==== Information provided

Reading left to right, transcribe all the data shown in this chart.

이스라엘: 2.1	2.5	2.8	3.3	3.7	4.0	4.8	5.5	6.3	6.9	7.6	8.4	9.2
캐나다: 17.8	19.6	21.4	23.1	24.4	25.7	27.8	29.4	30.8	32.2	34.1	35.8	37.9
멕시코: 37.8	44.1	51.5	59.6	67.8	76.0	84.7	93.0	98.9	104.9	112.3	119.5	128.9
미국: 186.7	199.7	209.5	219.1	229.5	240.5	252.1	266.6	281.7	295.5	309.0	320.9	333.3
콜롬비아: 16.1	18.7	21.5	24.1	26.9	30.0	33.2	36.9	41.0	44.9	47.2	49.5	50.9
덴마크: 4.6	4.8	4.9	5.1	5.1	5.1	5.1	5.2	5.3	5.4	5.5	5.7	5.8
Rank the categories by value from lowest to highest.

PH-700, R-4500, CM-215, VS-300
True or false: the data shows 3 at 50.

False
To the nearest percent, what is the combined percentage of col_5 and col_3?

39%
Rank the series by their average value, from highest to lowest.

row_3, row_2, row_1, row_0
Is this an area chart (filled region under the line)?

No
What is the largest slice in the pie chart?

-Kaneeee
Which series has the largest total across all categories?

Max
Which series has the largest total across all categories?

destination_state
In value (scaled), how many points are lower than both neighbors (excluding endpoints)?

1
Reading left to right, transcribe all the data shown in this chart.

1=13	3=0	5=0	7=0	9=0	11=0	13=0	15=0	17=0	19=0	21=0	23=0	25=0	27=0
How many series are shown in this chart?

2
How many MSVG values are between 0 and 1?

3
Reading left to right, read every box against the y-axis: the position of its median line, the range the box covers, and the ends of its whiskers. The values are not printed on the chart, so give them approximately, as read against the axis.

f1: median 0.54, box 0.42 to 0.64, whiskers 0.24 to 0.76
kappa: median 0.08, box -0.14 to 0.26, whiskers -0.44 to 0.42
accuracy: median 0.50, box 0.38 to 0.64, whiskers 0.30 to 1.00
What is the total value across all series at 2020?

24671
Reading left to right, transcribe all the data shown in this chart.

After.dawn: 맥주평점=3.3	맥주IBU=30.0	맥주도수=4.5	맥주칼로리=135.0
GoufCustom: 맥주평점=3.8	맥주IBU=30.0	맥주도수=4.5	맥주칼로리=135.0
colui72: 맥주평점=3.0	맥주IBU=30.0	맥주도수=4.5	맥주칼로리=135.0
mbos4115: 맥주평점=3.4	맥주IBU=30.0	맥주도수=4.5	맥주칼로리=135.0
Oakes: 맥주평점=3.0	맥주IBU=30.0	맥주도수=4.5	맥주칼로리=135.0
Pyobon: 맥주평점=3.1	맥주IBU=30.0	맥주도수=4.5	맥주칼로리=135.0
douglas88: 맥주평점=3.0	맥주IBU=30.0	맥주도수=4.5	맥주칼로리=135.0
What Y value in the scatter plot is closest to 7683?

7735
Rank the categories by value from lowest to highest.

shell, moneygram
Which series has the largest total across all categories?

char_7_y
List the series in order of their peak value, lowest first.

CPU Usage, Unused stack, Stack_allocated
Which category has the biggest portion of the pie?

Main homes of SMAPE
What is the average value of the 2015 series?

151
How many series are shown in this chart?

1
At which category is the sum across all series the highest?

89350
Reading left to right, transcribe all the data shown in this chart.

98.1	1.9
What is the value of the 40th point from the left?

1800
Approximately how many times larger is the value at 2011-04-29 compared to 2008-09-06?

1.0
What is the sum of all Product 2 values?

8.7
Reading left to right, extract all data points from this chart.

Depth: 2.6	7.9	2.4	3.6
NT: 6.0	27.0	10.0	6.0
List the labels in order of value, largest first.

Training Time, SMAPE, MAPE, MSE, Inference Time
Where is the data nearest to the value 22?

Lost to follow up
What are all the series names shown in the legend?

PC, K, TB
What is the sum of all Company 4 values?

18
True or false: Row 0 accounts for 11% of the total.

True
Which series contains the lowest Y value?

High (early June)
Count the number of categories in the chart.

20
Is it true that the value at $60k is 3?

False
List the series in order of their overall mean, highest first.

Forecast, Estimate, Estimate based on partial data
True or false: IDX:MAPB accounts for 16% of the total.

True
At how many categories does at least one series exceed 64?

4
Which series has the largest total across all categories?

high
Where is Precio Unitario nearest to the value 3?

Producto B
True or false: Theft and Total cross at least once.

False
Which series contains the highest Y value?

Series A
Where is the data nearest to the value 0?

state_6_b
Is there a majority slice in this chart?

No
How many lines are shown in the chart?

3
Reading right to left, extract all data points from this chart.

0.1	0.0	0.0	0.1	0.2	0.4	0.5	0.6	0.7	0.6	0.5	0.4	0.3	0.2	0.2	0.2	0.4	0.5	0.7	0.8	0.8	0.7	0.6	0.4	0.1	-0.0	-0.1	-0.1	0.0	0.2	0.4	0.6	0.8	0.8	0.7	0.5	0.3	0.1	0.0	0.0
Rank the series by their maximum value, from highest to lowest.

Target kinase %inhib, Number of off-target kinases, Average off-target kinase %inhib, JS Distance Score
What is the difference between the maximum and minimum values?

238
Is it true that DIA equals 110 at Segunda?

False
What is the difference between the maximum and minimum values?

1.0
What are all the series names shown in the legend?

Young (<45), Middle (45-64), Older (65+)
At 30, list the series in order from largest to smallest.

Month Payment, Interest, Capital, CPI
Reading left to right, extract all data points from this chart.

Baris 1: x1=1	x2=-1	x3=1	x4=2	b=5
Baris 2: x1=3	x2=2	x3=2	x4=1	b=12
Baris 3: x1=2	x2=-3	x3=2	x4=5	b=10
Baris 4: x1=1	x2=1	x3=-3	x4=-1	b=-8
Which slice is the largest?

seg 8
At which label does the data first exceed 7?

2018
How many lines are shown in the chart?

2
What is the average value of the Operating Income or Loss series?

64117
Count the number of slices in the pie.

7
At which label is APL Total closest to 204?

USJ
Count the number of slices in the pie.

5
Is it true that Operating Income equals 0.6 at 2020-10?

========

- What you will do:
Can you reproduce every entry above word for word, from the first to the last?

- Written response:
Reading left to right, transcribe all the data shown in this chart.

이스라엘: 2.1	2.5	2.8	3.3	3.7	4.0	4.8	5.5	6.3	6.9	7.6	8.4	9.2
캐나다: 17.8	19.6	21.4	23.1	24.4	25.7	27.8	29.4	30.8	32.2	34.1	35.8	37.9
멕시코: 37.8	44.1	51.5	59.6	67.8	76.0	84.7	93.0	98.9	104.9	112.3	119.5	128.9
미국: 186.7	199.7	209.5	219.1	229.5	240.5	252.1	266.6	281.7	295.5	309.0	320.9	333.3
콜롬비아: 16.1	18.7	21.5	24.1	26.9	30.0	33.2	36.9	41.0	44.9	47.2	49.5	50.9
덴마크: 4.6	4.8	4.9	5.1	5.1	5.1	5.1	5.2	5.3	5.4	5.5	5.7	5.8
Rank the categories by value from lowest to highest.

PH-700, R-4500, CM-215, VS-300
True or false: the data shows 3 at 50.

False
To the nearest percent, what is the combined percentage of col_5 and col_3?

39%
Rank the series by their average value, from highest to lowest.

row_3, row_2, row_1, row_0
Is this an area chart (filled region under the line)?

No
What is the largest slice in the pie chart?

-Kaneeee
Which series has the largest total across all categories?

Max
Which series has the largest total across all categories?

destination_state
In value (scaled), how many points are lower than both neighbors (excluding endpoints)?

1
Reading left to right, transcribe all the data shown in this chart.

1=13	3=0	5=0	7=0	9=0	11=0	13=0	15=0	17=0	19=0	21=0	23=0	25=0	27=0
How many series are shown in this chart?

2
How many MSVG values are between 0 and 1?

3
Reading left to right, read every box against the y-axis: the position of its median line, the range the box covers, and the ends of its whiskers. The values are not printed on the chart, so give them approximately, as read against the axis.

f1: median 0.54, box 0.42 to 0.64, whiskers 0.24 to 0.76
kappa: median 0.08, box -0.14 to 0.26, whiskers -0.44 to 0.42
accuracy: median 0.50, box 0.38 to 0.64, whiskers 0.30 to 1.00
What is the total value across all series at 2020?

24671
Reading left to right, transcribe all the data shown in this chart.

After.dawn: 맥주평점=3.3	맥주IBU=30.0	맥주도수=4.5	맥주칼로리=135.0
GoufCustom: 맥주평점=3.8	맥주IBU=30.0	맥주도수=4.5	맥주칼로리=135.0
colui72: 맥주평점=3.0	맥주IBU=30.0	맥주도수=4.5	맥주칼로리=135.0
mbos4115: 맥주평점=3.4	맥주IBU=30.0	맥주도수=4.5	맥주칼로리=135.0
Oakes: 맥주평점=3.0	맥주IBU=30.0	맥주도수=4.5	맥주칼로리=135.0
Pyobon: 맥주평점=3.1	맥주IBU=30.0	맥주도수=4.5	맥주칼로리=135.0
douglas88: 맥주평점=3.0	맥주IBU=30.0	맥주도수=4.5	맥주칼로리=135.0
What Y value in the scatter plot is closest to 7683?

7735
Rank the categories by value from lowest to highest.

shell, moneygram
Which series has the largest total across all categories?

char_7_y
List the series in order of their peak value, lowest first.

CPU Usage, Unused stack, Stack_allocated
Which category has the biggest portion of the pie?

Main homes of SMAPE
What is the average value of the 2015 series?

151
How many series are shown in this chart?

1
At which category is the sum across all series the highest?

89350
Reading left to right, transcribe all the data shown in this chart.

98.1	1.9
What is the value of the 40th point from the left?

1800
Approximately how many times larger is the value at 2011-04-29 compared to 2008-09-06?

1.0
What is the sum of all Product 2 values?

8.7
Reading left to right, extract all data points from this chart.

Depth: 2.6	7.9	2.4	3.6
NT: 6.0	27.0	10.0	6.0
List the labels in order of value, largest first.

Training Time, SMAPE, MAPE, MSE, Inference Time
Where is the data nearest to the value 22?

Lost to follow up
What are all the series names shown in the legend?

PC, K, TB
What is the sum of all Company 4 values?

18
True or false: Row 0 accounts for 11% of the total.

True
Which series contains the lowest Y value?

High (early June)
Count the number of categories in the chart.

20
Is it true that the value at $60k is 3?

False
List the series in order of their overall mean, highest first.

Forecast, Estimate, Estimate based on partial data
True or false: IDX:MAPB accounts for 16% of the total.

True
At how many categories does at least one series exceed 64?

4
Which series has the largest total across all categories?

high
Where is Precio Unitario nearest to the value 3?

Producto B
True or false: Theft and Total cross at least once.

False
Which series contains the highest Y value?

Series A
Where is the data nearest to the value 0?

state_6_b
Is there a majority slice in this chart?

No
How many lines are shown in the chart?

3
Reading right to left, extract all data points from this chart.

0.1	0.0	0.0	0.1	0.2	0.4	0.5	0.6	0.7	0.6	0.5	0.4	0.3	0.2	0.2	0.2	0.4	0.5	0.7	0.8	0.8	0.7	0.6	0.4	0.1	-0.0	-0.1	-0.1	0.0	0.2	0.4	0.6	0.8	0.8	0.7	0.5	0.3	0.1	0.0	0.0
Rank the series by their maximum value, from highest to lowest.

Target kinase %inhib, Number of off-target kinases, Average off-target kinase %inhib, JS Distance Score
What is the difference between the maximum and minimum values?

238
Is it true that DIA equals 110 at Segunda?

False
What is the difference between the maximum and minimum values?

1.0
What are all the series names shown in the legend?

Young (<45), Middle (45-64), Older (65+)
At 30, list the series in order from largest to smallest.

Month Payment, Interest, Capital, CPI
Reading left to right, extract all data points from this chart.

Baris 1: x1=1	x2=-1	x3=1	x4=2	b=5
Baris 2: x1=3	x2=2	x3=2	x4=1	b=12
Baris 3: x1=2	x2=-3	x3=2	x4=5	b=10
Baris 4: x1=1	x2=1	x3=-3	x4=-1	b=-8
Which slice is the largest?

seg 8
At which label does the data first exceed 7?

2018
How many lines are shown in the chart?

2
What is the average value of the Operating Income or Loss series?

64117
Count the number of slices in the pie.

7
At which label is APL Total closest to 204?

USJ
Count the number of slices in the pie.

5
Is it true that Operating Income equals 0.6 at 2020-10?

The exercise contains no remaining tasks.